--- start of Records shown ---
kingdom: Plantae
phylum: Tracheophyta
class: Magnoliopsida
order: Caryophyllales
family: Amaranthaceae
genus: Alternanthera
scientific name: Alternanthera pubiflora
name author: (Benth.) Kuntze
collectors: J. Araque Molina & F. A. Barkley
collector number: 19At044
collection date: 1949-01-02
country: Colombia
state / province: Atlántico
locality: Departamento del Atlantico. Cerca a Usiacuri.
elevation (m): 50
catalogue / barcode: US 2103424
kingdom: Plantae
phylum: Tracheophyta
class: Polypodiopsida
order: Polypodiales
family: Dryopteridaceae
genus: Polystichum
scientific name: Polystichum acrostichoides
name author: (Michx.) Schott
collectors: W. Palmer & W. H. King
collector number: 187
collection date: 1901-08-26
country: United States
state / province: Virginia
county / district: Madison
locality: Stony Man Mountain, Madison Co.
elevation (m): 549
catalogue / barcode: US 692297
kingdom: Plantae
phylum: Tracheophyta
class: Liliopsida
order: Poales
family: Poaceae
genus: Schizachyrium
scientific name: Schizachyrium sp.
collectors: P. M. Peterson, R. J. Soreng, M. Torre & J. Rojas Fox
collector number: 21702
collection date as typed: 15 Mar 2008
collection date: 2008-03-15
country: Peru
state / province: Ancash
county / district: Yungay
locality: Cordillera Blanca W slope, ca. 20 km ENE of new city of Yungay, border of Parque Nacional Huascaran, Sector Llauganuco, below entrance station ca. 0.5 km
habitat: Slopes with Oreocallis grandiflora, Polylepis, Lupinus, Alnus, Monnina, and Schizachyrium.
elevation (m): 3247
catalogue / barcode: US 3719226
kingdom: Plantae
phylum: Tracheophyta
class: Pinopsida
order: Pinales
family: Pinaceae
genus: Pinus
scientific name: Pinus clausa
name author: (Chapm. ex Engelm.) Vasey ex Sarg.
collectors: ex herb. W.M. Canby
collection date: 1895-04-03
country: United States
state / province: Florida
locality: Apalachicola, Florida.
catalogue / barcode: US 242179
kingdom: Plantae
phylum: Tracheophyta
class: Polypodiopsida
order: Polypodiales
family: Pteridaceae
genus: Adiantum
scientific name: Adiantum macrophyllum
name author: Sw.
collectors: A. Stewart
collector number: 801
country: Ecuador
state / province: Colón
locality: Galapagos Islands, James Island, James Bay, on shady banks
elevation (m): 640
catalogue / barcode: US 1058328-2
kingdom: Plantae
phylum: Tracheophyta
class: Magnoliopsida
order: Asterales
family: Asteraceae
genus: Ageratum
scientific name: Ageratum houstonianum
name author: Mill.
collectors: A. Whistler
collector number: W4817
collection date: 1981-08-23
--- end of Records shown ---
## Task description
Extract from the material above each line that contains the string "barcode", reproducing those lines in full. The match is case-sensitive.

## Result below
catalogue / barcode: US 2103424
catalogue / barcode: US 692297
catalogue / barcode: US 3719226
catalogue / barcode: US 242179
catalogue / barcode: US 1058328-2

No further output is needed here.